Yang dimaksud dengan salah satu dari hukum lima, ialah dari hukum taklifi yang lima :

1. Iijab ( wajib )

2. Nadab ( anjuran )

3. Tahrim ( haram )

4. Karahah ( menuntut meninggalkan sesuatu perbuatan dengan tuntutan yang tidak pasti.

5. Ibahah ( mubah = membolehkan ) dikerjakan atau ditingglkan.

Hukum mempelajari Fiqih

Hukum mempelajari Fiqih itu terbagi kepada dua bagian :

1. Ada ilmu Fiqih itu yang wajib dipelajari oleh seluruh umat Islam yang mukallaf, seperti mempelajari masalah shalat, puasa dan lain – lainnya.

2. Ada ilmu Fiqih yang wajib dipelajari oleh sebagian orang yang ada dalam kelompok mereka ( umat Islam ), seperti mengetahui masalah pasakh, ruju’, syarat – syarat menjadi qadhi atau wali hakim dan lain – lainnya.

Hukum mempelajari Fiqih itu ialah untuk keselamatan di dunia dan akhirat.1)

Dari uraian di atas dapat dipahami bahwa pokok bahasan dalam ilmu fiqih ialah perbuatan mukallaf menurut apa yang telah ditetapkan syara’ tentang ketentuan hukumnya.
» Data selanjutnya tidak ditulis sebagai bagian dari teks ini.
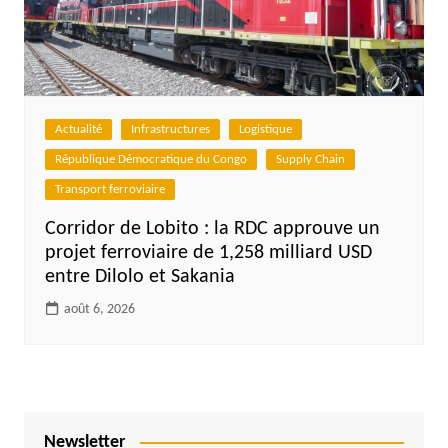
Actualité
Infrastructures
Logistique
République Démocratique du Congo
Supply Chain
Transport ferroviaire
Corridor de Lobito : la RDC approuve un
projet ferroviaire de 1,258 milliard USD
entre Dilolo et Sakania
août 6, 2026
Newsletter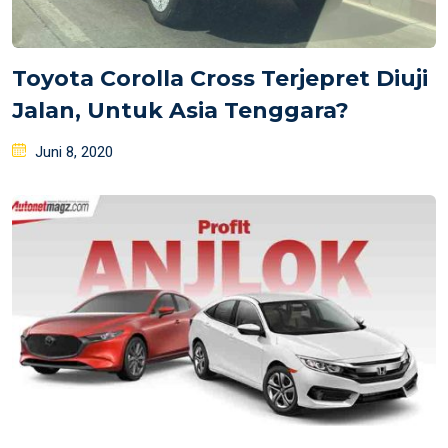
Toyota Corolla Cross Terjepret Diuji
Jalan, Untuk Asia Tenggara?
Posted
Juni 8, 2020
on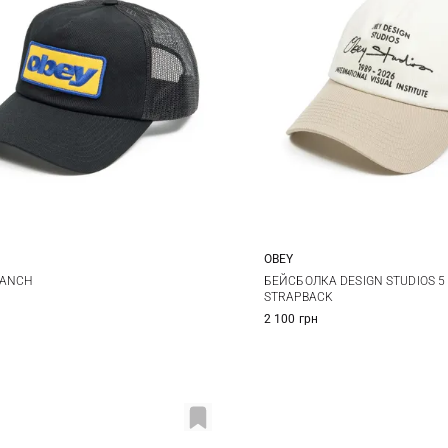
OBEY
One size
One size
RANCH
БЕЙСБОЛКА DESIGN STUDIOS 5
STRAPBACK
2 100 грн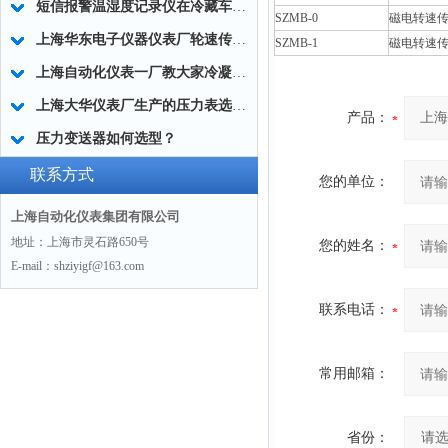
短信报警温湿度记录仪在冷藏车上的应用及使用难点
SZMB-0
磁电转速
上海华东电子仪器仪表厂轮速传感器的拆卸和安装方法
SZMB-1
磁电转速
上海自动化仪表一厂教大家冷凝器的故障排除方法
上海大华仪表厂生产的压力表选用规定
产品：
压力变送器如何选型？
联系方式
您的单位：
上海自动化仪表集团有限公司
地址：上海市灵石路650号
您的姓名：
E-mail：shziyigf@163.com
联系电话：
常用邮箱：
省份：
Karena itu dalam ilmu Fiqih yang dibicarakan tentang perbuatan – perbuatan yang menyangkut hubungannya dengan Tuhannya yang dinamakan “ ibadah “ dalam berbagai aspeknya, hubungan manusia sesamanya baik dalam hubungan keluarga, hubungan dengan orang lain dalam bidang kebendaan dan sebagainya.



Pembahasan ushul Fiqih

Untuk mengetahui pembahasan dan pembicaraan dalam ushul Fiqih, terlebih dahulu kita harus mengetahui arti ushul Fiqih , harus kita ketahui arti “ Asal “ dan arti “Furu “.
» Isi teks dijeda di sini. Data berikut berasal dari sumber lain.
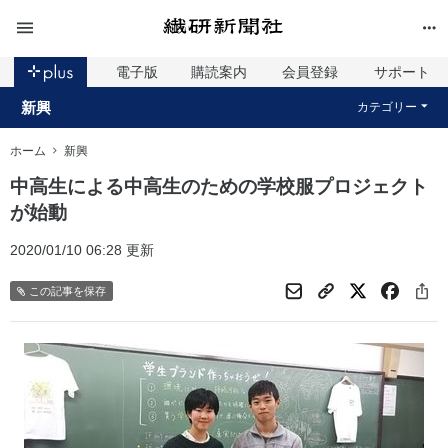
電子版
購読案内
会員登録
サポート
新興
カテゴリー
ホーム
新興
中高生による中高生のための学校服プロジェクト
が始動
2020/01/10 06:28 更新
この記事を保存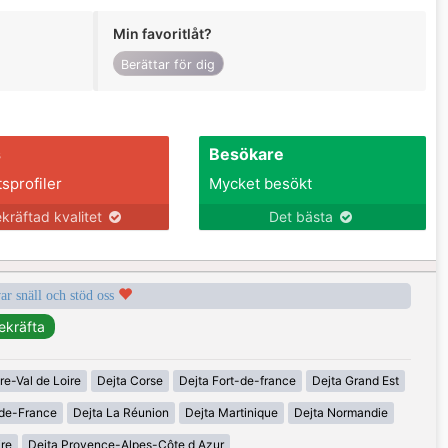
Min favoritlåt?
Berättar för dig
s
Besökare
tsprofiler
Mycket besökt
kräftad kvalitet
Det bästa
var snäll och stöd oss
re-Val de Loire
Dejta Corse
Dejta Fort-de-france
Dejta Grand Est
-de-France
Dejta La Réunion
Dejta Martinique
Dejta Normandie
ire
Dejta Provence-Alpes-Côte d Azur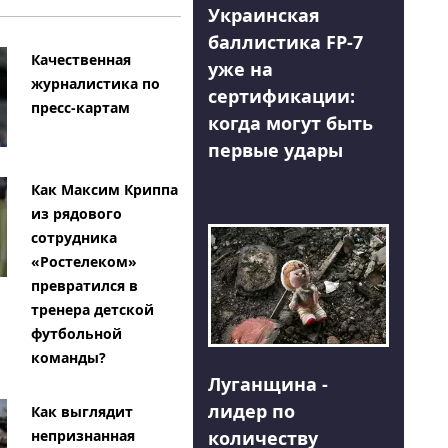
Украинская
баллистика FP-7
Качественная
уже на
журналистика по
сертификации:
пресс-картам
когда могут быть
первые удары
Как Максим Криппа
из рядового
сотрудника
«Ростелеком»
превратился в
тренера детской
футбольной
команды?
Луганщина -
лидер по
Как выглядит
количеству
непризнанная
Asal artinya sumber, dasar, menurut istilah agama asal adalah sesuatu yang menjadi dasar ( sendi ) oleh suatu yang lain, sedangkan furu’ sesuatu yang di letakkan di atas asal tadi, seperti sebuah rumah yang diletakkan di atas sendi, maka sendi disebut asal, sedangkan rumah yang terletak diatasnya disebut Furu’.
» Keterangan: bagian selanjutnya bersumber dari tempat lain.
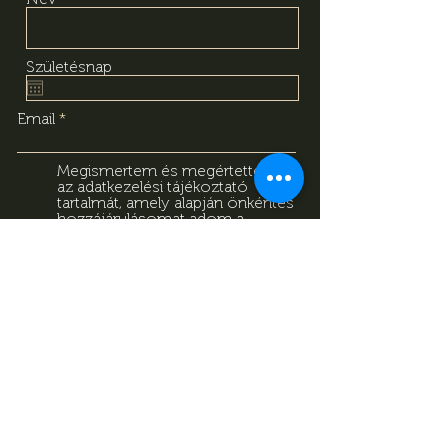
Születésnap
Email
Megismertem és megértettem
az adatkezelési tájékoztató
tartalmát, amely alapján önkéntes
hozzájárulásomat adom a
fentiekben megadott személyes
adataim kezeléséhez. Tudomásul
veszem, hogy jelen
hozzájárulásomat bármikor
visszavonhatom a
tájékoztatóban megadott
elérhetőségeken.
Adatkezelési
Tájékoztató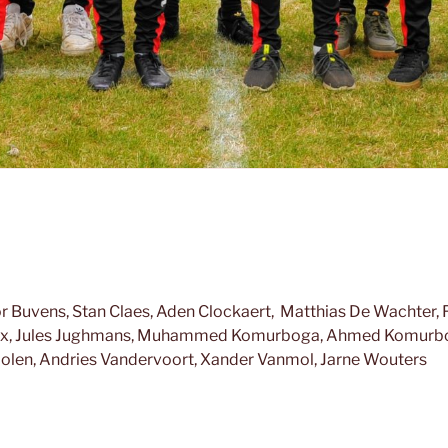
or Buvens, Stan Claes, Aden Clockaert, Matthias De Wachter, 
eynix, Jules Jughmans, Muhammed Komurboga, Ahmed Komurbo
olen, Andries Vandervoort, Xander Vanmol, Jarne Wouters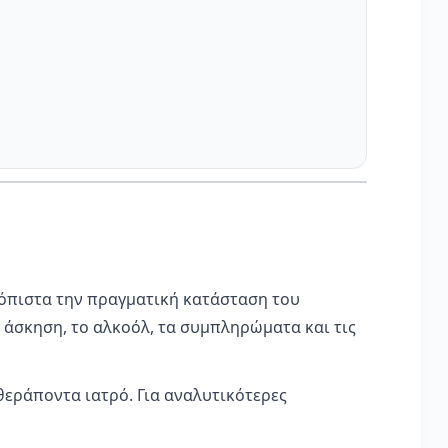
ιόπιστα την πραγματική κατάσταση του
 άσκηση, το αλκοόλ, τα συμπληρώματα και τις
θεράποντα ιατρό. Για αναλυτικότερες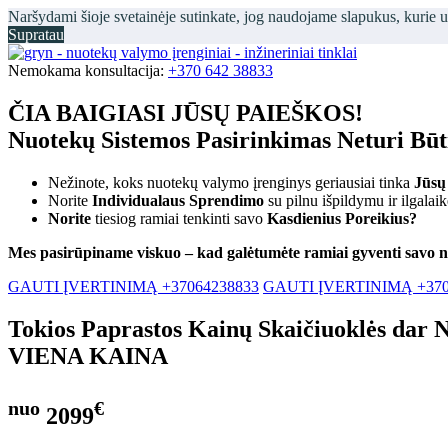
Naršydami šioje svetainėje sutinkate, jog naudojame slapukus, kurie 
Supratau
Nemokama konsultacija:
+370 642 38833
ČIA BAIGIASI JŪSŲ PAIEŠKOS!
Nuotekų Sistemos Pasirinkimas Neturi Bū
Nežinote, koks nuotekų valymo įrenginys geriausiai tinka
Jūsų
Norite
Individualaus Sprendimo
su pilnu išpildymu ir ilgalai
Norite
tiesiog ramiai tenkinti savo
Kasdienius Poreikius?
Mes pasirūpiname viskuo – kad galėtumėte ramiai gyventi savo 
GAUTI ĮVERTINIMĄ +37064238833
GAUTI ĮVERTINIMĄ +370
Tokios Paprastos Kainų Skaičiuoklės dar 
VIENA KAINA
nuo
€
2099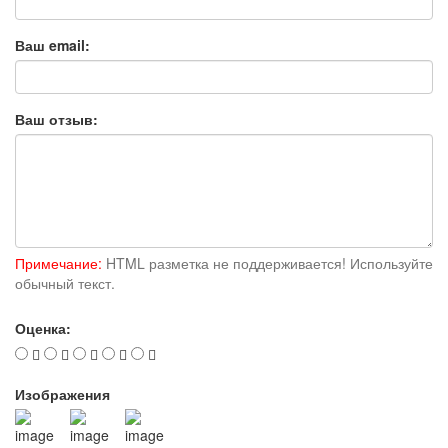
Ваш email:
Ваш отзыв:
Примечание:
HTML разметка не поддерживается! Используйте
обычный текст.
Оценка:
Изображения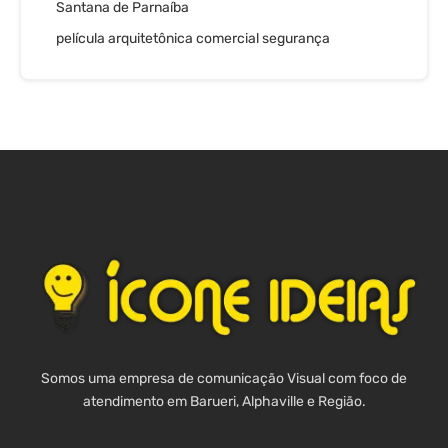
Santana de Parnaíba
película arquitetônica comercial segurança
Somos uma empresa de comunicação Visual com foco de
atendimento em Barueri, Alphaville e Região.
Asal menurut istilah terbagi kepada 5 pengertian : kaidah kulliyah, rajih, mustahhab,Maqis alaih dan dalil.

a) kaidah kulliyah ( peraturan umum ), melaksanakan semua peraturan – peraturan yang ditetapkan oleh syara’, kecuali bagi orang yang dalam keadaan terpaksa, seperti boleh memakan bangkai bagi orang – orang yang terpaksa, sedangkan memakan bangkai menurut syara’ hukumnya haram. Firman Allah :

إِنَّمَاحَرَّمَ عَلَيْكُمُ الْمَيْتَةَ

Artinya :

“ Sesungguhnya diharamkan atas kamu memakan bangkai “.

( QS. Al Qur'an : 173 ).

حُرِّمَتْ عَلَيْكُمُ الْمَيْتَةُ وَالدَّمُ وَلَحْمُ الْخِنْزِيرِ

Artinya :

“ Diharamkan atasmu memakan bangkai darah, dan daging babi”.

( QS. Maidah : 3 ).



b). rajih ( terkuat ), asal pada perkataan seseorang benar menurut orang yang mendengar.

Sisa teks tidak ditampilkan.